Despite a 2 percent increase in overall farm expenses, net farm income in Idaho increased 15 percent in 2017 due to a 5 percent increase in farm revenues. It was the state’s first increase in net farm income in four years.
BOISE — Total net farm income in Idaho rose an estimated 15 percent in 2017, far faster than USDA’s projected 3 percent increase for U.S. agriculture overall.
Net farm income, which is revenues minus expenses, represents the farmer’s bottom line.
Farm expenses in Idaho rose an estimated 2 percent in 2017 but overall revenue rose 5 percent, according to University of Idaho’s “Financial Condition of Idaho Agriculture” report.
That resulted in $1.9 billion in total net farm income for Idaho farmers last year.
Idaho net farm income had dropped three straight years — 3 percent in 2014, 9 percent in 2015 and 8 percent in 2016.
Low commodity prices still pose challenges in farm country, “But after the past three years, we’ll take it,” UI Agricultural Economist Garth Taylor, one of the report’s authors, said about last year’s increase in net farm income.
Taylor said the stark contrast in the state’s and nation’s net farm income percentage increases stands out. A separate report complied by Taylor shows that Idaho’s net farm income has grown 100 percent more than the U.S. since 1997.
“We are on a different track in Idaho than the nation is. Far different,” he said.
The report’s authors and private economists attributed Idaho’s increase in net farm income largely to gains in the state’s dairy, beef and potato industries.
Dairy, cattle and potatoes are the state’s main commodities, respectively, in terms of cash receipts.
“The 2017 year will show solid improvement over 2016, in terms of both cash receipts and net farm income,” Doug Robison, Northwest Farm Credit Services’ senior vice president for agriculture in Western Idaho, told Capital Press in an email. “The improvement has been led by potatoes and dairy, with cattle providing strong support as well.”
But, he added, “while the dairy industry in Idaho will generate positive profits in 2017, net earnings within the industry remain below historical averages.”
Despite the state’s 15 percent increase in net farm income, low commodity prices, especially for grains, are resulting in many farmers struggling to turn a profit, said UI Agricultural Economist Ben Eborn, a report author.
Shelley farmer Stan Searle said that while most Idaho farmers fared better in 2017 than they did in 2016, “We still have battles ahead. The biggest issue is there are some commodities still below the cost of production.”
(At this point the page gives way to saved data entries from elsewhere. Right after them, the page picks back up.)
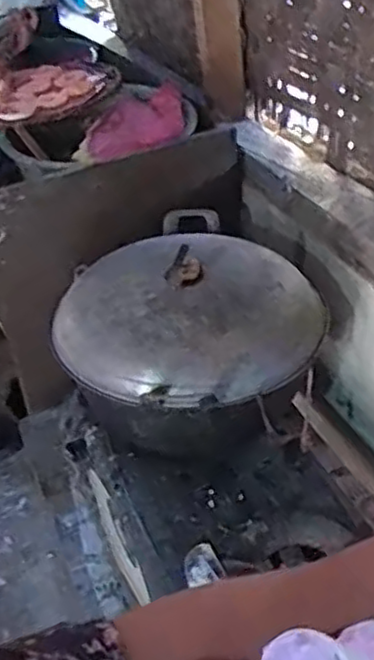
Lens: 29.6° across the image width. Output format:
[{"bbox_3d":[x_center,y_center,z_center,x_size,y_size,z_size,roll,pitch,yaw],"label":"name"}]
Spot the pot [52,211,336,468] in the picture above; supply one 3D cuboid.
[{"bbox_3d":[-0.007,0.008,1.244,0.411,0.255,0.440,-4,39,3],"label":"pot"}]

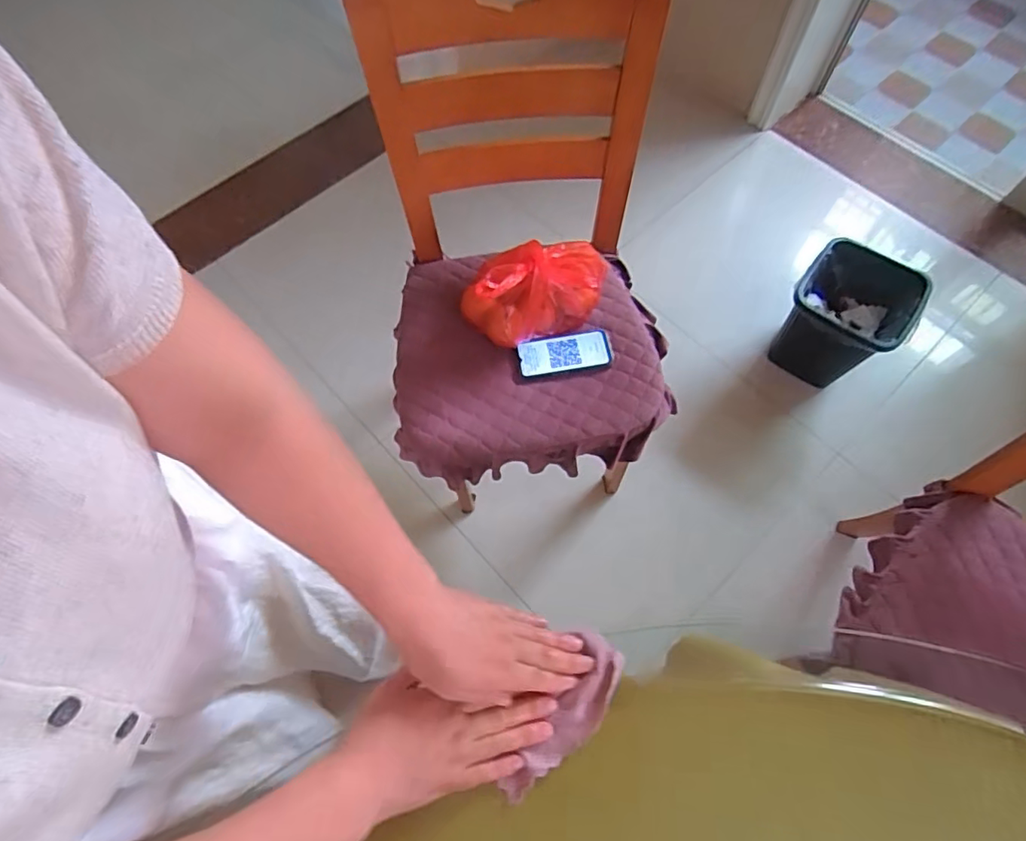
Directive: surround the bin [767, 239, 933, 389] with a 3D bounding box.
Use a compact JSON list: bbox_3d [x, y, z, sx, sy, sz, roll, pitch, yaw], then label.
[{"bbox_3d":[0.792,-0.250,1.349,0.247,0.236,0.258,34,71,15],"label":"bin"}]

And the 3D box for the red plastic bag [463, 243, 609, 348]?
[{"bbox_3d":[0.044,-0.232,0.956,0.264,0.155,0.125,-13,67,-4],"label":"red plastic bag"}]

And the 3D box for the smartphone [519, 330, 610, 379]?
[{"bbox_3d":[0.091,-0.117,0.987,0.163,0.015,0.071,-11,69,2],"label":"smartphone"}]

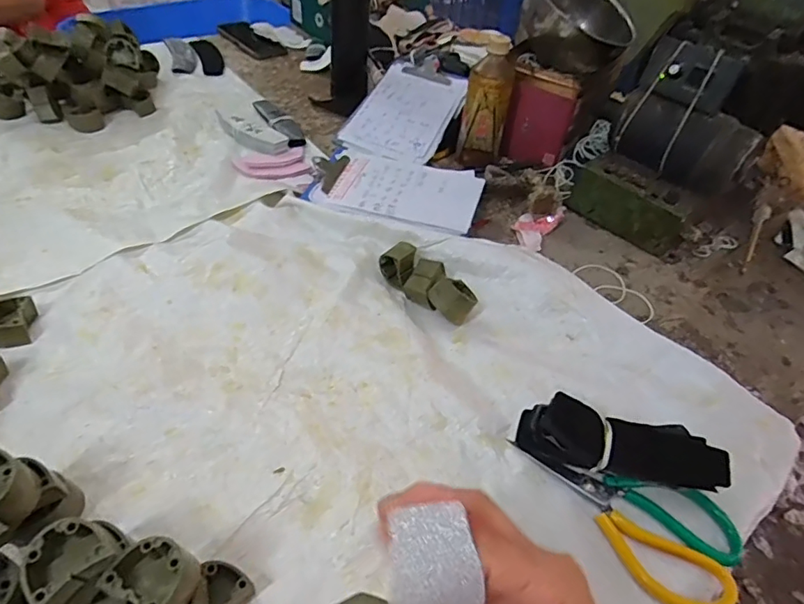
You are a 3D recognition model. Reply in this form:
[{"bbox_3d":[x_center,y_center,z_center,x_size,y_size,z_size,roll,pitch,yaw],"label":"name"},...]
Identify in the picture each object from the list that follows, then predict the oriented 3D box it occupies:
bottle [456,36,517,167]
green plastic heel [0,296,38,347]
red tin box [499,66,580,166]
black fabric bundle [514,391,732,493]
[{"bbox_3d":[0.127,-0.297,0.752,0.065,0.153,0.057,12,44,5],"label":"bottle"},{"bbox_3d":[-0.375,0.017,0.484,0.038,0.023,0.046,-7,46,-15],"label":"green plastic heel"},{"bbox_3d":[0.205,-0.276,0.780,0.099,0.143,0.025,32,49,23],"label":"red tin box"},{"bbox_3d":[0.187,0.123,0.447,0.164,0.047,0.062,12,44,4],"label":"black fabric bundle"}]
The UI report shows total Idaho farm expenses reached $6.24 billion in 2017, up 2 percent over the $6.14 billion total in 2016.
A 1 percent decrease in costs for farm origin inputs and capital consumption were offset by a 1 percent increase in contract labor costs, a 7 percent increase in property taxes and fees and a 5 percent increase in payments to stakeholders.
Total farm revenues, which include cash receipts and government payments, totaled $8.16 billion, up 5 percent over 2016.